Photo Credit: Marylebone Cricket Club
OVER 200 LOCAL PEOPLE TOOK PART IN ACTIVITIES RANGING FROM WALKING CRICKET TO MUSIC CLASSES AT LORD’S AS THE HOME OF CRICKET OPENED ITS DOORS TO MARK WORLD MENTAL HEALTH DAY YESTERDAY (MONDAY).
The event was part of a joint project led by MCC and MIND Brent, Wandsworth and Westminster aimed at both raising awareness and helping people with a range of mental health and well-being challenges through weekly physical and group activity sessions run by staff from MCC’s community department.
The project which initially ran for six weeks over the summer has now been extended after three quarters (75%) of those on the programme reported improvements to their mental health and well-being. They were joined at Lord’s yesterday by over 100 local school children from St. Augustine’s and St. Vincent’s schools who took part in cricket sessions and mental health conversation workshops run by Opening Up Cricket, a mental health and suicide prevention charity, supported by current England international Kate Cross.
“IT’S FANTASTIC TO SEE LORD’S WELCOMING BOTH YOUNG AND OLD MEMBERS OF THE LOCAL COMMUNITY TO COME TOGETHER FOR FUN ACTIVITIES, WORKSHOPS AND MORE”
MCC President Stephen Fry, who is also President of MIND recorded a special video to mark the event, and said:
“World Mental Health Day is a vital reminder of the acceptance, awareness and understanding of mental health and as President of both MCC and MIND, it’s fantastic to see Lord’s welcoming both young and old members of the local community to come together for fun activities, workshops and more.
“Physical activity, and in particular group physical activity, has been proven to improve mental health; it can help manage stress and anxiety, it can make you feel better about yourself, and it can help you connect with other people and make new friends.”
Ricky Reynolds, MCC’s Head of Community and Inclusion added:
“Yesterday was a great way to celebrate World Mental Health Day and highlight the role that cricket can play in in tackling a range of mental health challenges.

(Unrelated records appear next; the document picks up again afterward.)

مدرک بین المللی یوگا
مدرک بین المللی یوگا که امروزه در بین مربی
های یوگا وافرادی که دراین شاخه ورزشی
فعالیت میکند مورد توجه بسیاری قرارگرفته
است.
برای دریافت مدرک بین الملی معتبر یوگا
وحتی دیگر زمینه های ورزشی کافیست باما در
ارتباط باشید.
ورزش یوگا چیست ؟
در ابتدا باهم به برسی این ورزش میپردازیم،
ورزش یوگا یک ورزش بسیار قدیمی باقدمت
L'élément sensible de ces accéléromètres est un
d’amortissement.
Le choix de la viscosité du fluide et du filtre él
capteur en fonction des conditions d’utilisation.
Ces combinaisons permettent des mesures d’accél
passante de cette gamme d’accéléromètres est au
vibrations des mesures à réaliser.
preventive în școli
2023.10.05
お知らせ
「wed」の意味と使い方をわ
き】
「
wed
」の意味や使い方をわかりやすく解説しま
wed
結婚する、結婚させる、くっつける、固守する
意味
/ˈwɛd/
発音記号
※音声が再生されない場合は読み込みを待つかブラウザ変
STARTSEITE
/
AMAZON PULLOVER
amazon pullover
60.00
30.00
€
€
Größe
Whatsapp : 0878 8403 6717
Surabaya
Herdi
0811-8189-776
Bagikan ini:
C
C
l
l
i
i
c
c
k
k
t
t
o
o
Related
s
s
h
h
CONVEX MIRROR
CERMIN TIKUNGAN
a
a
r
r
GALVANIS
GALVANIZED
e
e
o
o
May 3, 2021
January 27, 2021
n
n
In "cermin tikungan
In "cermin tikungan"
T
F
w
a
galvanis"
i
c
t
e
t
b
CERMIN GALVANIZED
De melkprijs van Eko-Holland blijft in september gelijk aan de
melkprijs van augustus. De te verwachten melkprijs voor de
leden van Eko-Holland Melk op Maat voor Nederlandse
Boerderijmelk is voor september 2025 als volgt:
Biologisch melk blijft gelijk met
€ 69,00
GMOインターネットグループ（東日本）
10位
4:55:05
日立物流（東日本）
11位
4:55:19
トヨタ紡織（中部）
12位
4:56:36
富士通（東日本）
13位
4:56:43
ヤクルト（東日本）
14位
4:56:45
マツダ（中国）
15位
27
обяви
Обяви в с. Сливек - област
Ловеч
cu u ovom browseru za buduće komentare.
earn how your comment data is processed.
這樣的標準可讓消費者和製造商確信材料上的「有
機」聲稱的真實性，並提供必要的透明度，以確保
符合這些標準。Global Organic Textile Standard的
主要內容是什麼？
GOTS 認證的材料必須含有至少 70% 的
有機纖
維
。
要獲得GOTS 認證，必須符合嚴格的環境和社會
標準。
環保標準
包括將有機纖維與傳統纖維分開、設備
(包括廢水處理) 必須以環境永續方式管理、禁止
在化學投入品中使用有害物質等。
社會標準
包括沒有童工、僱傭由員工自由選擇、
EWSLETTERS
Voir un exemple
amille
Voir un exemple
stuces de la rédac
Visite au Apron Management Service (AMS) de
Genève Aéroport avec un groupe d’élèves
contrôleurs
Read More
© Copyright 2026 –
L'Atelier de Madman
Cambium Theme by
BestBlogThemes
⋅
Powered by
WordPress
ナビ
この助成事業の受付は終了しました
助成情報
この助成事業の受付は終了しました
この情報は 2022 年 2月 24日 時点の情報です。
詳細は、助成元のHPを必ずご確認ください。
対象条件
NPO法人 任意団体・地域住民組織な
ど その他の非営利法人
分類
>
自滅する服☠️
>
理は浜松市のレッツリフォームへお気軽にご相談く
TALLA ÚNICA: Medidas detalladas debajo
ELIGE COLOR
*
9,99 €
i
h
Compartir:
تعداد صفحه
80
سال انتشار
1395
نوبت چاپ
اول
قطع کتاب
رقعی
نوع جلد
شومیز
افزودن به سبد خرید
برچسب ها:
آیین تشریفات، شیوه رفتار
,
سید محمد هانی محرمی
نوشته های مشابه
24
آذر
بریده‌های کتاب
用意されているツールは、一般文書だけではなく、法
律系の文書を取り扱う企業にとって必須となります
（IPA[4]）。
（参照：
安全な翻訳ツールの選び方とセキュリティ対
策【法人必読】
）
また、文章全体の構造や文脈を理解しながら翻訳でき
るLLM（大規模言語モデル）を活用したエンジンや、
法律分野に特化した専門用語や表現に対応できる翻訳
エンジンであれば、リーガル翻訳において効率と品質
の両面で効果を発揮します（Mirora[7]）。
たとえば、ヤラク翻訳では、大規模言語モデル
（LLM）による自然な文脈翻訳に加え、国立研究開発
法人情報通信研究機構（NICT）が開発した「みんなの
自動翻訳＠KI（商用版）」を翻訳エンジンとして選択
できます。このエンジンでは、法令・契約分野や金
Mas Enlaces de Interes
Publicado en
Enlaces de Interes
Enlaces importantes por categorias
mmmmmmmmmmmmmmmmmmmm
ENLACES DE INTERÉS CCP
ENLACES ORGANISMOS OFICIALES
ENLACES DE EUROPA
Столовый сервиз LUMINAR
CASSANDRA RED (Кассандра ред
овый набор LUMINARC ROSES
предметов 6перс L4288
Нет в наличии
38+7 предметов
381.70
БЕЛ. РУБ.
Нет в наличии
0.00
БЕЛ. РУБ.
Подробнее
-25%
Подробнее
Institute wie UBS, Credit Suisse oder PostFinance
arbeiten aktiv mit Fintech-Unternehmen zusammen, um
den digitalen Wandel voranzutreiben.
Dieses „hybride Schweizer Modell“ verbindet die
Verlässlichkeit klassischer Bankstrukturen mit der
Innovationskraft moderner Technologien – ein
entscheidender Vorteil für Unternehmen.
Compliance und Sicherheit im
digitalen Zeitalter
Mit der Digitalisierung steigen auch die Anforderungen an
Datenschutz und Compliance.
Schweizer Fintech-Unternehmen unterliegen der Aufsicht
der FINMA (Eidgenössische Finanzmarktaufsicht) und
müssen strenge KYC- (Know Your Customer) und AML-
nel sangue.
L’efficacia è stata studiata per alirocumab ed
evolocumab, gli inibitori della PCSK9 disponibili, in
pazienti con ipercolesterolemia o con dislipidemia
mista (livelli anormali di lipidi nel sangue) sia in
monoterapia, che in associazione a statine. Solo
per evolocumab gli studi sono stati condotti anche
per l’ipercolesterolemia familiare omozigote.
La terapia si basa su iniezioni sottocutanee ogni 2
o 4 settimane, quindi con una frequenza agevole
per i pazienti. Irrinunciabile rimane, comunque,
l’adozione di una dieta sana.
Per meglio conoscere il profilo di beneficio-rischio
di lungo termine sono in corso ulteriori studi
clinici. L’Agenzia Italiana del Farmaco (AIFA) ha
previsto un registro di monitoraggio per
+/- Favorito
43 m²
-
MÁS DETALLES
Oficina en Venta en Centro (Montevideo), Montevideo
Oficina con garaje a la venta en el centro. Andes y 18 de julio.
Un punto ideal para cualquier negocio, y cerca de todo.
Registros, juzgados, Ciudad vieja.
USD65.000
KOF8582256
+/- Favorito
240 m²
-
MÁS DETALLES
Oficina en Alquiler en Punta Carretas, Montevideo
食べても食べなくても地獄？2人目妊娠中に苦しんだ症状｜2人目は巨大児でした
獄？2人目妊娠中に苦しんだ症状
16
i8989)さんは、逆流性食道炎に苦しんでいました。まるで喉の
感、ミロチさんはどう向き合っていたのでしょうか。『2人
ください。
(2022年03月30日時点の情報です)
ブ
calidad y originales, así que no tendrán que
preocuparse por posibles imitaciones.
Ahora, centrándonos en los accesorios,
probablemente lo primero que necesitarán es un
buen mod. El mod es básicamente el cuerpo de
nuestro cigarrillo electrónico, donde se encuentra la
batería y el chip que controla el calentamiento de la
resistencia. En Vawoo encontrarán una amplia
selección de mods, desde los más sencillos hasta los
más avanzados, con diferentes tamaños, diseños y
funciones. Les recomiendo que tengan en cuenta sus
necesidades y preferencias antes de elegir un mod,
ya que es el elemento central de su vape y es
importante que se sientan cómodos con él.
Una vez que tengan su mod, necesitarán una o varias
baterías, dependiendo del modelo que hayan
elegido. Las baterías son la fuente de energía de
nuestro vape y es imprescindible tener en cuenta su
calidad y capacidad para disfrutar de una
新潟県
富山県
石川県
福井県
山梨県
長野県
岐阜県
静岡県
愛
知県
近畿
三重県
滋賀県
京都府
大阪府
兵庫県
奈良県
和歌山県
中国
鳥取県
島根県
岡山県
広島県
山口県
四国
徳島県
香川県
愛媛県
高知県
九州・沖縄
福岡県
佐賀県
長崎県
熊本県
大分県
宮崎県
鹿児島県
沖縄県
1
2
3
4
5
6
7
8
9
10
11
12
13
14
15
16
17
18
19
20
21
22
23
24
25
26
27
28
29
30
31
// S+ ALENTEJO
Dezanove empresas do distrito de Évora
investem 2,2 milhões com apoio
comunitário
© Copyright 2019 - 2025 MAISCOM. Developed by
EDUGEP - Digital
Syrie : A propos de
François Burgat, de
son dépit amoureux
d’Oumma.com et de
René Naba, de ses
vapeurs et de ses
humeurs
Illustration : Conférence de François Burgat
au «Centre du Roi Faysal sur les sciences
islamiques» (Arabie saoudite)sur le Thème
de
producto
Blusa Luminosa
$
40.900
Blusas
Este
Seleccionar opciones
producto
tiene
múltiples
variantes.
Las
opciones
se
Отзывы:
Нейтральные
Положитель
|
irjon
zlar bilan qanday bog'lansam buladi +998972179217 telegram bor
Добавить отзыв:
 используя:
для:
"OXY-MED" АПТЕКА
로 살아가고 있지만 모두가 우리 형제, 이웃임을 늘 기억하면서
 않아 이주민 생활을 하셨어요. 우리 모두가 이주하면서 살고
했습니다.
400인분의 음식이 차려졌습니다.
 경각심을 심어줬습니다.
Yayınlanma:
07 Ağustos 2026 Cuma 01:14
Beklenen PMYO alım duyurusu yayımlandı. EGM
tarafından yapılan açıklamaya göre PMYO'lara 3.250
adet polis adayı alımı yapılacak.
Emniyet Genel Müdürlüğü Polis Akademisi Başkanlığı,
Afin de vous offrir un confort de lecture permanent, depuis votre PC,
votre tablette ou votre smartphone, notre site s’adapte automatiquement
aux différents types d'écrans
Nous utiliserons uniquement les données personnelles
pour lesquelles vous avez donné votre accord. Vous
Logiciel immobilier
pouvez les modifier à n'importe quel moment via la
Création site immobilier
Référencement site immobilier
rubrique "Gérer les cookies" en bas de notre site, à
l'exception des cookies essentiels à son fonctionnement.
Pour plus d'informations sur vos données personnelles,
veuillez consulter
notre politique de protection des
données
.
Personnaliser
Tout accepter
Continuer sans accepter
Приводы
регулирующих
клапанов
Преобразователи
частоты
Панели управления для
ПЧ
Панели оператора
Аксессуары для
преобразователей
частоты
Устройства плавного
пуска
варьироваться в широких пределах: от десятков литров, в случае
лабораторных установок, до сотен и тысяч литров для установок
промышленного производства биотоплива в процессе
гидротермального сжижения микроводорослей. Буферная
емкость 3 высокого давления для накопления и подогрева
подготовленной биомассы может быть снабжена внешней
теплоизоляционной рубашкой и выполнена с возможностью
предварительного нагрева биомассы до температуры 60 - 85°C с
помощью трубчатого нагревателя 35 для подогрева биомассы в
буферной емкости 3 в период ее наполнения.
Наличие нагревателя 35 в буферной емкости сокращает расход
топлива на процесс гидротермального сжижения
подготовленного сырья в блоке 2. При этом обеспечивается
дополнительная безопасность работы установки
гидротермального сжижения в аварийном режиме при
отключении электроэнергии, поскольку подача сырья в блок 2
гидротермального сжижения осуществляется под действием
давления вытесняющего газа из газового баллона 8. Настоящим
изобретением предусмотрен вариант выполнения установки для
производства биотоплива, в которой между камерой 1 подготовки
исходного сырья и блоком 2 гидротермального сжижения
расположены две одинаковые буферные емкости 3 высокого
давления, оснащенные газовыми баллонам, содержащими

“We know how important physical and group activity can be but one of the things we learned from the programme during summer was how important hosting the sessions at Lord’s was as a setting for those people taking part. Our aim is to grow the programme so that we, working alongside MIND, can help even more people from our local community who might be struggling with their mental health.”
World Mental Health Day takes place every year and is supported by the World Health Organisation. This year’s theme was ‘make mental health and wellbeing for all a global priority’.